Two candidates received unanimous votes from the board: Eric Johnson, Hillsborough County's director of strategic planning, and Tommy Gonzalez, city manager for Irving, Texas.
Johnson has held senior level executive positions in Hillsborough County for 20 years. He was a longtime budget director and former assistant county administrator before holding his current position.
Johnson said he's looking forward to the interview, particularly a bus tour planned for the afternoon of May 23. Chairman Ted Schrader and growth management administrator Richard Gehring will lead the two-hour tour designed to introduce the applicants to Pasco County.
“I think it's a nice approach,” Johnson said. “When I interviewed for a job in Pasco several years ago, I spent two days touring the county on my own. This way they'll get to make sure the candidates see everything they want them to see, and it actually puts the competitors in the position of getting to know each other.”
Gonzalez, who is contracted to stay with Irving through September, was the favorite to be the next executive director of Tampa Bay Water, but he withdrew from consideration.
Both Wilson and Schrader had a chance to interview Gonzalez for that job and called him dynamic. Gonzalez said he was “humbled” to be invited to interview for the Pasco job. “It's a great opportunity.”
He said he also was impressed with Wilson and Schrader. “I think they've got a good vision for Pasco County and for the region,” he said.
Gonzalez retired in 2012 as a lieutenant colonel in the U.S. Army Reserves.

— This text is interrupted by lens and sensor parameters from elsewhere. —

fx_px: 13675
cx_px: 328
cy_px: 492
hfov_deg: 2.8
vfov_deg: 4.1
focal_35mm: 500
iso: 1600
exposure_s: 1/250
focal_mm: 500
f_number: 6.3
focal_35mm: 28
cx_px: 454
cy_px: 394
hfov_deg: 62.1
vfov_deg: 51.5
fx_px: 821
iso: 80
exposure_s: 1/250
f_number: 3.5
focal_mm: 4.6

Gonzalez has made headlines for drawing one of the highest government salaries in Texas. He earned a base salary of $246,000 at Irving but also got a city car, a housing allowance and other benefits that brought his total earnings to $450,000 a year. He reportedly told Wilson he would be willing to take a pay cut.
Former Escambia County Administrator Randy Oliver also made the short list. He is interviewing this week for the Alachua County administrator position but has ties to the Tampa Bay area and is looking forward to working in a major metropolitan area.

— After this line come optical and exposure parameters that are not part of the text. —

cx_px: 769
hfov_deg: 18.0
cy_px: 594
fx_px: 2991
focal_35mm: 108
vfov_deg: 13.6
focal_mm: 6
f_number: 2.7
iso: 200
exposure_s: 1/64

“I have a son who lives in Tampa and another one in Fort Myers,” he said. “I also used to work in Polk County and Lee County.”
Oliver was fired in 2012 by a county commission that has gone through seven administrators in 14 years. He is the only candidate who is a registered professional engineer and a certified public accountant.

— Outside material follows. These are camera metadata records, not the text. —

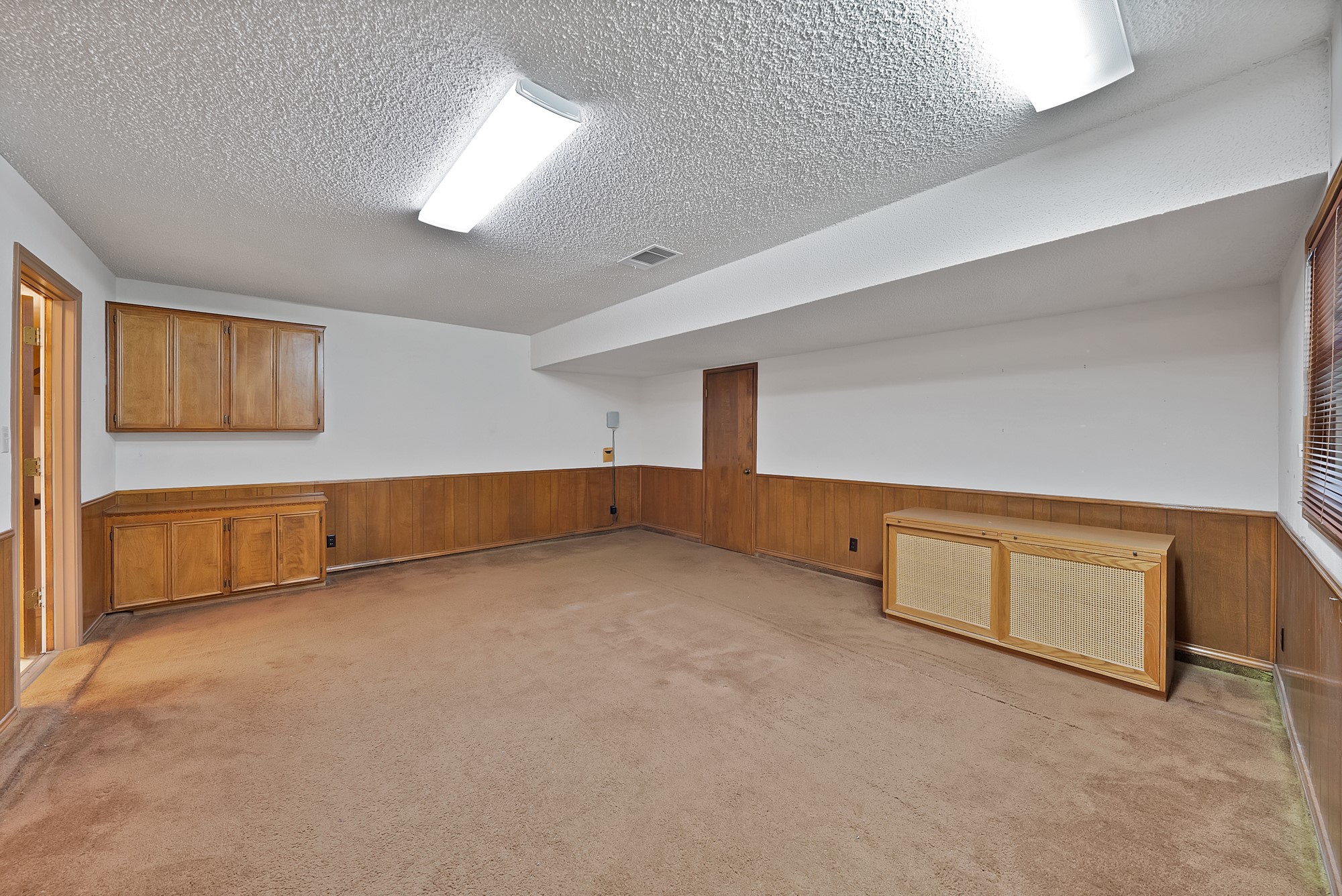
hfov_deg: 112.6
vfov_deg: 90.1
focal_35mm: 12
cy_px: 448
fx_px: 448
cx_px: 671
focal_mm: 12
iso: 640
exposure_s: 1.6
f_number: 9
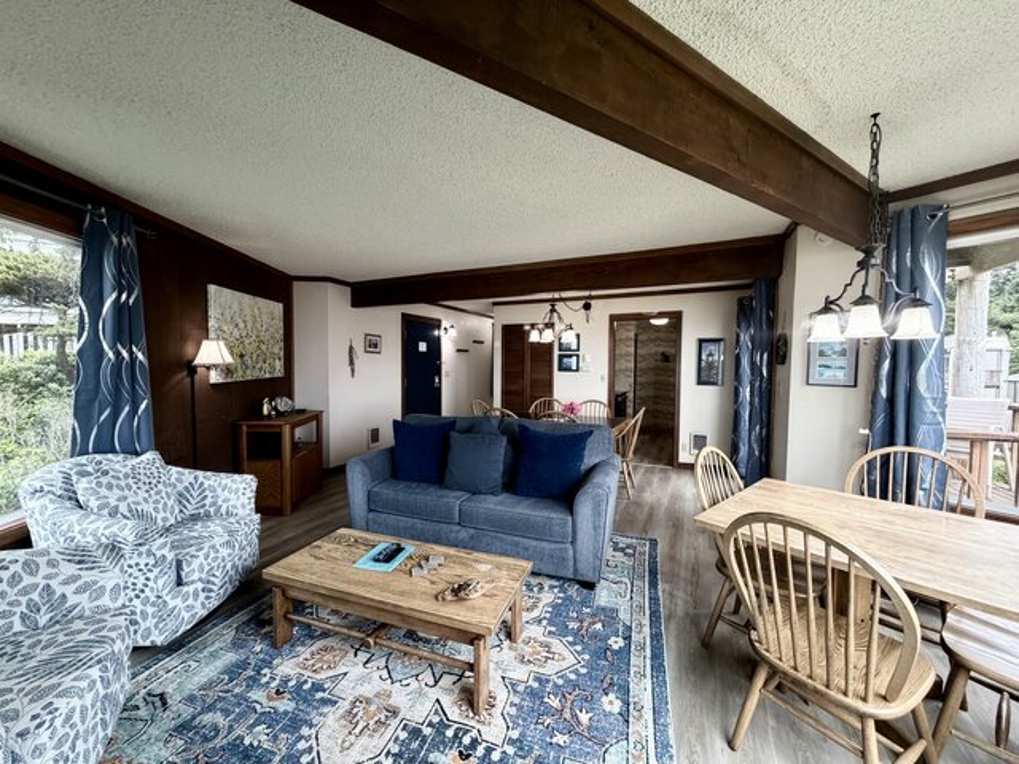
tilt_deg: -2.7
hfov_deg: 102.1
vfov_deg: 85.7
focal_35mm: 14
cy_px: 382
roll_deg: +0.6
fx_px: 412
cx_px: 510
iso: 320
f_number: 2.2
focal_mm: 2.22
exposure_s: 1/120
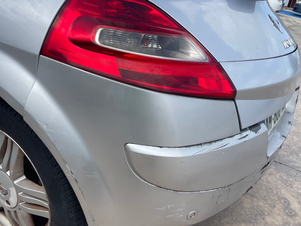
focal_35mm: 33
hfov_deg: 55.0
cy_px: 125
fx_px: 287
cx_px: 179
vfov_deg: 42.9
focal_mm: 4.2
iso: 32
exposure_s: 1/1825
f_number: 1.6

“I think I bring a unique skill mix to the table,” he said.
Commissioner Kathryn Starkey said she was especially impressed with Oliver's track record as city manager of Greenville, S.C. and Peoria, Ill. “He's got experience with public-private partnerships,” she said.
Commissioner Jack Mariano also gave Oliver high marks. “What I liked about (Randy) was he's got that one-stop shopping for permitting where you get a permit in three days,” he said.
Members of the community will have a chance to meet all of the candidates at a dinner reception May 23 at Fox Hollow Country Club in Trinity. Commissioners will interview each finalist one-on-one on the morning of May 24 at Saint Leo University's business school. Group interviews will take place that afternoon during a public session in the school's conference room.